Last month Streetsblog asked whether President Obama would select transportation projects that reduce congestion, improve air quality, and create jobs when he picked several infrastructure investments, among those recommended by agency officials, to fast-track. The selection of these projects, intended to help spur short-term job creation, could avoid the mistakes of the 2009 stimulus program, which funneled billions to “shovel-ready” projects that will also promote sprawl. Leading up to the announcement, the president’s rhetoric seemed to indicate that the administration would opt for road maintenance and transit projects rather than newer, wider highways.

The Tappan Zee bridge overhaul is supposed to include transit facilities, but some fear that those may get dropped later on. Photo: SamuelWantman / Wikimedia

Today the administration announced its list of 14 projects, and at first glance, it seems like most of the transportation-related projects take transit, bicycling, and walking into consideration. Some of them will induce sprawl nonetheless, because they expand traffic capacity.
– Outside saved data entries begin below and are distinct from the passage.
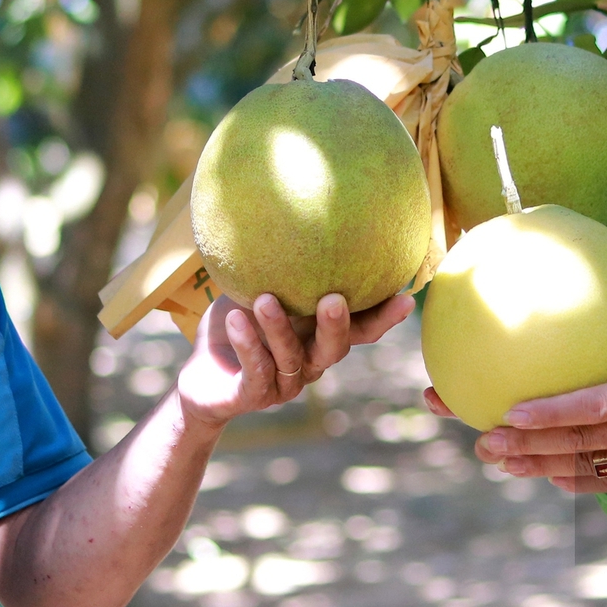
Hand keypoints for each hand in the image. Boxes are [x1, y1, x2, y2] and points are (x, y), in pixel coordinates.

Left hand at [177, 290, 414, 432]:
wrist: (200, 376)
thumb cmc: (236, 321)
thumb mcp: (258, 288)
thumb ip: (282, 267)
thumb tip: (297, 211)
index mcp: (318, 336)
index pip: (360, 330)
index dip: (384, 317)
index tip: (406, 297)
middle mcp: (309, 362)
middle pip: (335, 349)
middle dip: (336, 325)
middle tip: (333, 299)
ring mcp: (283, 384)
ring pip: (292, 358)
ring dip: (279, 328)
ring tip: (265, 300)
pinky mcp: (252, 395)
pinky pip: (255, 372)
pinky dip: (248, 345)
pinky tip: (235, 320)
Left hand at [424, 250, 606, 501]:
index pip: (592, 408)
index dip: (549, 414)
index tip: (509, 412)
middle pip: (575, 445)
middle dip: (525, 445)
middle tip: (481, 442)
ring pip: (584, 470)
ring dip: (538, 467)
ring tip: (498, 461)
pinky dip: (574, 481)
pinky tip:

These projects won’t get more federal funds, but they will get federal help in expediting the process. The president promised that this fast-tracking won’t shortchange environmental reviews. The projects were highlighted by officials in several agencies and final selection was done by the White House.

Here’s the list of surface transportation-related projects, most of them recommended by the Department of Transportation:

Tappan Zee Bridge, New York: The bridge is rated structurally deficient as well as functionally obsolete, meaning that in addition to carrying more traffic than it was designed for, the structure is unsafe to carry vehicles. Constant repairs have made the bridge into a money pit, and a significant overhaul could produce long-term savings on maintenance. Notably, this project is not close to “shovel-ready” status, so its selection seems to indicate that the administration had long-term goals in mind, in addition to short-term job creation. There are plans to include a Bus Rapid Transit lane and a commuter rail line on the bridge, as well, but some advocates worry that all that widening could happen without the transit components coming through in the end.

Crenshaw/LAX, California: LA Mayor Antonio Villaraigosa has become a champion for federal loan programs because of his zeal to expand transit in his city. The Crenshaw/LAX project is a cornerstone of his efforts and will provide a critical transit connection to the airport. The city has done a good job attracting federal interest and assistance, and the FTA is already helping them shorten the approval time for the project.